━━━━━ MATERIAL ━━━━━

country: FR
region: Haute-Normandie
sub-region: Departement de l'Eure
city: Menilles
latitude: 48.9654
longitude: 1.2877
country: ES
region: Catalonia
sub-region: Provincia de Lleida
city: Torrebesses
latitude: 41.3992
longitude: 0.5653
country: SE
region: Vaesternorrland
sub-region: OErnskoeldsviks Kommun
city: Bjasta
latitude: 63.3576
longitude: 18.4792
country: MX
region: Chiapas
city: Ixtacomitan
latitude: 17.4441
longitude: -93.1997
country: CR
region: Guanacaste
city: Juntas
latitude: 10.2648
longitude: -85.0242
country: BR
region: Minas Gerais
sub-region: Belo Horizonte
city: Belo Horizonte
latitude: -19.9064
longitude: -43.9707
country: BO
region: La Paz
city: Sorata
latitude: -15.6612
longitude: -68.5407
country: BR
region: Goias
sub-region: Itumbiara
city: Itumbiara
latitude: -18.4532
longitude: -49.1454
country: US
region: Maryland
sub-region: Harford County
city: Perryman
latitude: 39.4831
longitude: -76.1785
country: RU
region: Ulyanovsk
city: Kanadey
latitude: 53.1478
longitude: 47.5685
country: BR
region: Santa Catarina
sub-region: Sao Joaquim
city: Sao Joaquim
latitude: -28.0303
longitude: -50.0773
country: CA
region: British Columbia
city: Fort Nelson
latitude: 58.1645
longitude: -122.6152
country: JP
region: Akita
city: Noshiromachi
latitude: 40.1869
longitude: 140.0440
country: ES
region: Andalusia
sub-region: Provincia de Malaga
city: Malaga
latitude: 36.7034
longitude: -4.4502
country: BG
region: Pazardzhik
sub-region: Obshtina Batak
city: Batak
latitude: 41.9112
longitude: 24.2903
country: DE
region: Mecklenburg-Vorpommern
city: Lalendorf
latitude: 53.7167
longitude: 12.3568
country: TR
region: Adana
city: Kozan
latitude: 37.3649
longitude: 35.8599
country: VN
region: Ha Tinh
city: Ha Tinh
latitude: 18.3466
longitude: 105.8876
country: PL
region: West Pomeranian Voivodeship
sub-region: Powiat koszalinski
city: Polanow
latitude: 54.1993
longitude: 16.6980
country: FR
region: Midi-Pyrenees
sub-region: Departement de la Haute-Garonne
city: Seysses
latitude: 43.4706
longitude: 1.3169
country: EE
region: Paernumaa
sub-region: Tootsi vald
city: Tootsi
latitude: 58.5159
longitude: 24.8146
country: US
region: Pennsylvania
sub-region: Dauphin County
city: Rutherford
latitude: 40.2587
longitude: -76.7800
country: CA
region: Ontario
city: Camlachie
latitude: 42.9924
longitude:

━━━━━

Put every line of the material above into a numbered list, skipping any blank lines.

• [RIGHT ANSWER]
1. country: FR
2. region: Haute-Normandie
3. sub-region: Departement de l'Eure
4. city: Menilles
5. latitude: 48.9654
6. longitude: 1.2877
7. country: ES
8. region: Catalonia
9. sub-region: Provincia de Lleida
10. city: Torrebesses
11. latitude: 41.3992
12. longitude: 0.5653
13. country: SE
14. region: Vaesternorrland
15. sub-region: OErnskoeldsviks Kommun
16. city: Bjasta
17. latitude: 63.3576
18. longitude: 18.4792
19. country: MX
20. region: Chiapas
21. city: Ixtacomitan
22. latitude: 17.4441
23. longitude: -93.1997
24. country: CR
25. region: Guanacaste
26. city: Juntas
27. latitude: 10.2648
28. longitude: -85.0242
29. country: BR
30. region: Minas Gerais
31. sub-region: Belo Horizonte
32. city: Belo Horizonte
33. latitude: -19.9064
34. longitude: -43.9707
35. country: BO
36. region: La Paz
37. city: Sorata
38. latitude: -15.6612
39. longitude: -68.5407
40. country: BR
41. region: Goias
42. sub-region: Itumbiara
43. city: Itumbiara
44. latitude: -18.4532
45. longitude: -49.1454
46. country: US
47. region: Maryland
48. sub-region: Harford County
49. city: Perryman
50. latitude: 39.4831
51. longitude: -76.1785
52. country: RU
53. region: Ulyanovsk
54. city: Kanadey
55. latitude: 53.1478
56. longitude: 47.5685
57. country: BR
58. region: Santa Catarina
59. sub-region: Sao Joaquim
60. city: Sao Joaquim
61. latitude: -28.0303
62. longitude: -50.0773
63. country: CA
64. region: British Columbia
65. city: Fort Nelson
66. latitude: 58.1645
67. longitude: -122.6152
68. country: JP
69. region: Akita
70. city: Noshiromachi
71. latitude: 40.1869
72. longitude: 140.0440
73. country: ES
74. region: Andalusia
75. sub-region: Provincia de Malaga
76. city: Malaga
77. latitude: 36.7034
78. longitude: -4.4502
79. country: BG
80. region: Pazardzhik
81. sub-region: Obshtina Batak
82. city: Batak
83. latitude: 41.9112
84. longitude: 24.2903
85. country: DE
86. region: Mecklenburg-Vorpommern
87. city: Lalendorf
88. latitude: 53.7167
89. longitude: 12.3568
90. country: TR
91. region: Adana
92. city: Kozan
93. latitude: 37.3649
94. longitude: 35.8599
95. country: VN
96. region: Ha Tinh
97. city: Ha Tinh
98. latitude: 18.3466
99. longitude: 105.8876
100. country: PL
101. region: West Pomeranian Voivodeship
102. sub-region: Powiat koszalinski
103. city: Polanow
104. latitude: 54.1993
105. longitude: 16.6980
106. country: FR
107. region: Midi-Pyrenees
108. sub-region: Departement de la Haute-Garonne
109. city: Seysses
110. latitude: 43.4706
111. longitude: 1.3169
112. country: EE
113. region: Paernumaa
114. sub-region: Tootsi vald
115. city: Tootsi
116. latitude: 58.5159
117. longitude: 24.8146
118. country: US
119. region: Pennsylvania
120. sub-region: Dauphin County
121. city: Rutherford
122. latitude: 40.2587
123. longitude: -76.7800
124. country: CA
125. region: Ontario
126. city: Camlachie
127. latitude: 42.9924
128. longitude:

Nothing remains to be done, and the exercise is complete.